▽

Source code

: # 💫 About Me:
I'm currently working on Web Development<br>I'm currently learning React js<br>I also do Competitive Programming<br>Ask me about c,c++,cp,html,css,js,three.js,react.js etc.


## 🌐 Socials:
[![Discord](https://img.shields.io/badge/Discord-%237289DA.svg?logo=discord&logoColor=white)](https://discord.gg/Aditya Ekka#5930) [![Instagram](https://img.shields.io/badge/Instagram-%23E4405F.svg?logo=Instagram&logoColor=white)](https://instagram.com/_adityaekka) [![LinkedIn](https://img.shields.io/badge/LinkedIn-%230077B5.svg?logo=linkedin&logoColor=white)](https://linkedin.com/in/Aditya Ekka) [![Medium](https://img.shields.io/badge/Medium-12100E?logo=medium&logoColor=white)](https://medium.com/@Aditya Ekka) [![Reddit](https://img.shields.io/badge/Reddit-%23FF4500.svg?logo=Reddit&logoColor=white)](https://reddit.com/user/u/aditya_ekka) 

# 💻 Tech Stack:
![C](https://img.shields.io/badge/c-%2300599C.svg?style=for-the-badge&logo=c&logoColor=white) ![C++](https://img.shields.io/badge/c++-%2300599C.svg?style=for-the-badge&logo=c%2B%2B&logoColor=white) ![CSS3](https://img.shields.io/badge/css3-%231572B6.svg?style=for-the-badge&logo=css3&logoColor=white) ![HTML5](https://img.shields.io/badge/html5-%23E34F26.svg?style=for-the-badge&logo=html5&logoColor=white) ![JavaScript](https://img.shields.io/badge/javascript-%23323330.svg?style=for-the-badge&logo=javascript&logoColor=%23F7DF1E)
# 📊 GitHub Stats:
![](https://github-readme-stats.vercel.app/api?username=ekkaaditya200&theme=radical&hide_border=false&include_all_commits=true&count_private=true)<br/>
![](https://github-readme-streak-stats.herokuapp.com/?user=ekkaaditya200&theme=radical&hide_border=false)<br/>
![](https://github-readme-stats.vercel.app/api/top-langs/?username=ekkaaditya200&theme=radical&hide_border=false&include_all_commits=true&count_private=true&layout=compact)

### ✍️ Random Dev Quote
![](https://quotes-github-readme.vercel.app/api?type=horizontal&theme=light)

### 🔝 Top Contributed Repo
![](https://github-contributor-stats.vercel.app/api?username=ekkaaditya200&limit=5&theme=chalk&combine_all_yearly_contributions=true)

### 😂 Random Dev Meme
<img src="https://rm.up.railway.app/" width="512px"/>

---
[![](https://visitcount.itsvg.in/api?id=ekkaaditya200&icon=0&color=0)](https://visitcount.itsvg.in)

△

Determine how many lines above have the string "https" and output nothing besides the count.

9